Required work –
• a. Output the portion of the commentary on US–Russian relations below that begins with the words containing "Don’t get El" and ends with "about these considerations.", copying it character for character.
• b. In the commentary on US–Russian relations below, which official is described as leaving the post of Secretary of State?
• c. Resume the commentary on US–Russian relations below, writing what follows its final sentence.

El Jefe thinks the Americans need to work with Russia. There are so many places where US and Russian interests coincide: Islamic terrorism, peace and quiet in Afghanistan, keeping the EU from becoming too strong, giving China something to pay attention to besides getting rich at our mutual expense, tamping down nuclear proliferation. American capital and Russian resources could lead to mutually beneficial economic relations – and this would be better in the long run for the Russians than arrangements with Europe, simply because the Americans will have more of an interest in a powerful and independent Russia then the EU is likely to have.

Don’t get El Jefe wrong. El Jefe is a red-stater, card-carrying conservative. El Jefe hasn't been smoking liberal weed, and is not going mushy. What bothers El Jefe is his impression that nobody in Washington or the American press, in the midst of bleating about free and fair elections, appears to be even THINKING about these considerations.
Part of this is left-over Cold War inertia – the foreign policy establishment both wants to and is used to working with Europeans; and the Republican portion of that establishment is reflexively hostile to Russia. Also, it probably does not help that the American foreign policy apparatus is without a clear leader: Secretary of State Powell is leaving, and Condelezza Rice has not yet assumed control. Truly however, this is not much of an excuse, because this situation is so critically important, probably more so even than the struggle with Al Qaeda. Osama Bin Laden will be captured or killed and, one way or another, the Middle East is going to be put in order, possibly sooner than we imagine. But the geopolitical direction of these great political units: the EU, the US and Russia, is going to affect the balance of power in the world and everything else on this planet for generations.

Data block –
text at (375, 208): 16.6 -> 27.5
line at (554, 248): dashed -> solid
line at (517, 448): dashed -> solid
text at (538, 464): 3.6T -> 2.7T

Responses per task –
• a.
Don’t get El Jefe wrong. El Jefe is a red-stater, card-carrying conservative. El Jefe hasn't been smoking liberal weed, and is not going mushy. What bothers El Jefe is his impression that nobody in Washington or the American press, in the midst of bleating about free and fair elections, appears to be even THINKING about these considerations.

• b. Secretary of State Powell.

• c.
To conclude, El Jefe thinks the present American policy towards Russia, especially over Ukraine and the “near abroad” is LUNACY. Instead of antagonizing the Russians, the US desperately needs to find ways to work with Moscow, or at least to back off.

1 comment:

MerryMadMonk said...

Excellent!

The Russians are a proud people, but then so are the Ukrainians. Of course, Ukraine is only now finding itself after years of being subjugated to the Soviets. So you have that dynamic. Life was pretty miserable for them under Soviet rule. They look at the United States and of course they would rather hitch a ride with us, so to speak -- at least that's the sentiment in the Western part of the country.

Having said that, your point about Russia and her borders cannot be overstated. This point is especially sharp when one considers that the "Red Army", despite our improved military relations, is keenly wary of NATO expansion. There's also the Black Sea fleet and their access to warm waters to consider. Would Ukraine, as a NATO member, continue to grant access?

Putin overpromised when he vowed to rapidly return Russia to its previous greatness, but that's what won him the backing of the Red Army and he can't govern without their continued support. They haven't liked it a bit playing second fiddle to the USA. Sort of a chip on the shoulder about us being the "lone superpower". So they're going to hold Putin to his promise or find someone who will take them there. So far, he has maintained their confidence.

From the perspective of some Russian military brass, the USA and Russia have another common enemy besides Islamofascists (and potentially the EU): China. They'll tell you this in private every chance they get. So they get pretty agitated when we seem to undercut them on Chechnya or Ukraine. Of course, they pissed in our canteen cup over the 2002 UN vote on Iraq -- but they'll swear it's because we pissed in theirs first.

Still aways to go in the trust department.

While Putin and President Bush seem to have a genuinely warm relationship, post-12/26/04 Ukraine could be a very bumpy road. I hope they can keep it between the ditches.

It's always a delight to find a blog such as yours. Thanks for stopping by mine.

I'll be back.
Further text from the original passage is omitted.